TALLINN - Members of Estonia's Parliament consider it fully justified for them to sit on supervisory councils of state-owned companies, a survey of legislators conducted by the daily Postimees showed.
The survey followed a report in which the legal chancellor, Allar Joks, said that the Constitution did not permit MPs to sit on state-owned companies' supervisory boards and therefore had to leave them. He said MPs sitting on state-owned companies' boards was in violation of the principle of separation of powers.
"Economic policy of the state is being implemented via state-owned companies, which, however, is a duty of the executive power," the legal chancellor told the paper. "If members of Parliament simultaneously sit on supervisory boards as representatives of executive power it is impossible to exercise parliamentary control, because in certain conditions they should control their own activity."

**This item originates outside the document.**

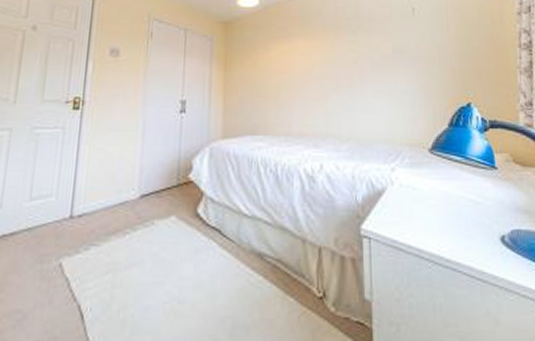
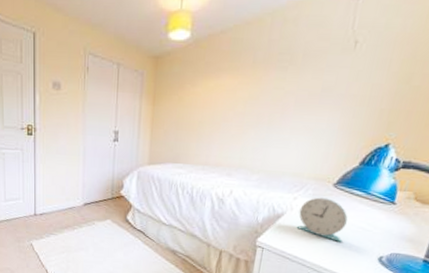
alarm clock: none [401,166,456,221] -> present [296,197,348,242]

Mart Rask, a member of the councils of Eesti Energia and Riigi Kinnisvarad (State Real Estate), said that the whole discussion of MPs' right to sit on councils of state-owned companies would be reduced to a dispute pay. "If you think I only have to attend Eesti Energia council meetings once a month and there's nothing for me to do, you're deeply mistaken," he said.
Janno Reiljan, an MP and member of Eesti Energia's council, said, "It seems to me that the legal chancellor is pursuing something other than protection of constitutionality."
Indrek Raudne, a member of Tallinna Sadam's (Port of Tallinn's) council, said that the legal chancellor's talk about a separation of powers and conflict of interests was absurd.
"The problem requires serious analysis," Prime Minister Juhan Parts said.